Keeping in touch with PullString, Vlahos noted that “the company’s CEO Oren Jacob, a former chief technology officer at Pixar, tells me that PullString’s ambitions are not limited to entertainment. ‘I want to create technology that allows people to have conversations with characters who don’t exist in the physical world—because they’re fictional, like Buzz Lightyear,’ he says, ‘or because they’re dead, like Martin Luther King.’”

Vlahos writes, “My father receives his cancer diagnosis on April 24, 2016. A few days later, by happenstance, I find out that PullString is planning to publicly release its software for creating conversational agents. Soon anybody will be able to access the same tool that PullString has used to create its talking characters.
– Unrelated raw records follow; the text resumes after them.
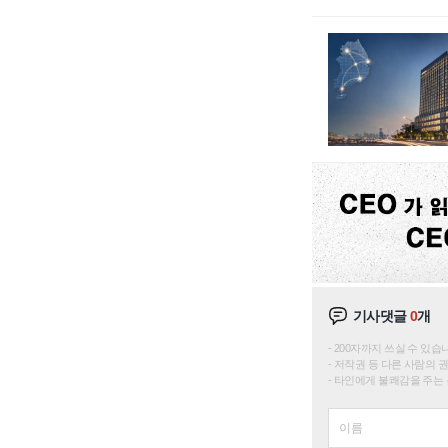
기사댓글
0
개
200자까지 쓰실 수 있습니다. 
저작권 등 다른 사람의 
타인에게 불쾌감을 주는 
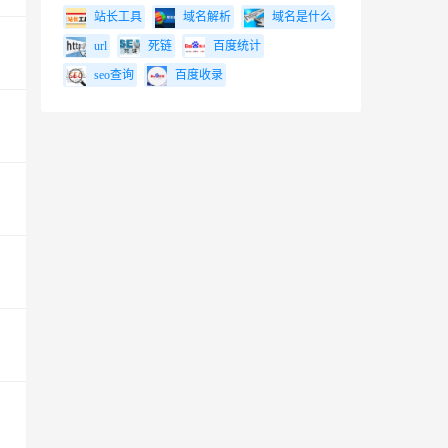
站长工具
域名解析
域名是什么
url
死链
百度统计
seo查询
百度收录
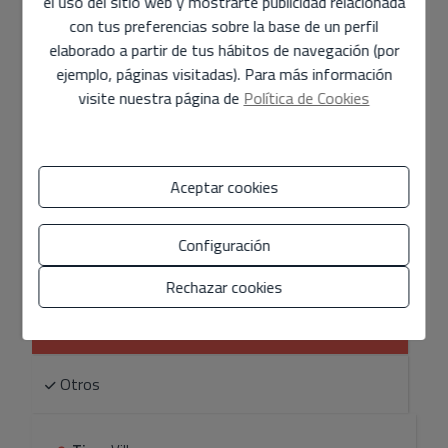
el uso del sitio web y mostrarte publicidad relacionada
400 m2
2.200 m2
9
con tus preferencias sobre la base de un perfil
elaborado a partir de tus hábitos de navegación (por
Villa
en
Benissa - Benissa
ejemplo, páginas visitadas). Para más información
visite nuestra página de
Política de Cookies
Villa en venta, ideal para alquileres vacacionales con cinco
apartamentos todos con cocina, baños y salón –
comedor, Habitación, Piscina, restaurante, área de BBq,
Sauna y zonas ajardinadas. 400m2 de vivienda y parcela
Aceptar cookies
de 2.200m2 vistas al mar
Configuración
Características
Rechazar cookies
General
Otros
The idea pops into my mind almost immediately. For weeks, amid my dad’s barrage of doctor’s appointments, medical tests, and treatments, I keep the notion to myself. I dream of creating a Dadbot—a chatbot that emulates not a children’s toy but the very real man who is my father. And I have already begun gathering the raw material: those 91,970 words that are destined for my bookshelf.”

He continues, “If even a hint of a digital afterlife is possible, then of course the person I want to make immortal is my father. This is my dad: John James Vlahos, born January 4, 1936. Raised by Greek immigrants, Dimitrios and Eleni Vlahos, in Tracy, CA, and later in Oakland. Phi Beta Kappa graduate (economics) from UC Berkeley; sports editor of The Daily Californian. Managing partner of a major law firm in San Francisco. Long-­suffering Cal sports fan. As an announcer in the press box at Berkeley’s Memorial Stadium, he attended all but seven home football games between 1948 and 2015. A Gilbert and Sullivan fanatic, he has starred in shows like H.M.S. Pinafore and was president of the Lamplighters, a light-opera theater company, for 35 years. My dad is interested in everything from languages (fluent in English and Greek, decent in Spanish and Italian) to architecture (volunteer tour guide in San Francisco). He’s a grammar nerd. Joke teller. Selfless husband and father.”
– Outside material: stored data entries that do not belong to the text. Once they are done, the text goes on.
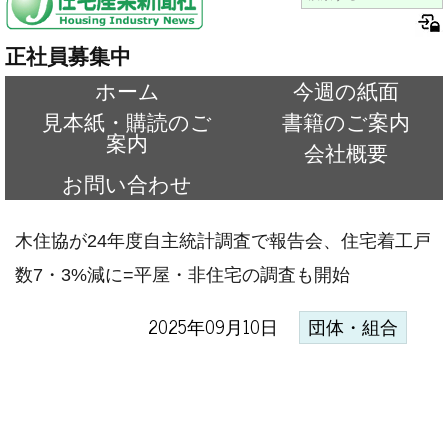
正社員募集中
ホーム
今週の紙面
見本紙・購読のご
書籍のご案内
案内
会社概要
お問い合わせ
木住協が24年度自主統計調査で報告会、住宅着工戸
数7・3%減に=平屋・非住宅の調査も開始
2025年09月10日
団体・組合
At first, Dadbot conversed in text messages only, then voice recordings could be added and though John James Vlahos passed away on February 9, 2017, his son’s efforts and technology have allowed him to continue having conversations with his family about everyday things, his parents’ lives in Greece, his mother who was born in the village of Kehries on the island of Evia and orphaned at the age of 3, among them.

In his article, Vlahos noted the strangeness of interacting with the Dadbot, but his son seems to have taken to it easily. “Back in the fall of 2016, my son Zeke tried out an early version of the Dadbot. A 7-year-old, he grasped the essential concept faster than adults typically do. ‘This is like talking to Siri,’ he said. He played with the Dadbot for a few minutes, then went off to dinner, seemingly unimpressed. In the following months Zeke was often with us when we visited my dad. Zeke cried the morning his Papou died. But he was back to playing Pokemon with his usual relish by the afternoon. I couldn’t tell how much he was affected. Now, several weeks after my dad has passed away, Zeke surprises me by asking, ‘Can we talk to the chatbot?’ Confused, I wonder if Zeke wants to hurl elementary school insults at Siri, a favorite pastime of his when he can snatch my phone. ‘Uh, which chatbot?’ I warily ask. ‘Oh, Dad,’ he says. ‘The Papou one, of course.’ So I hand him the phone.”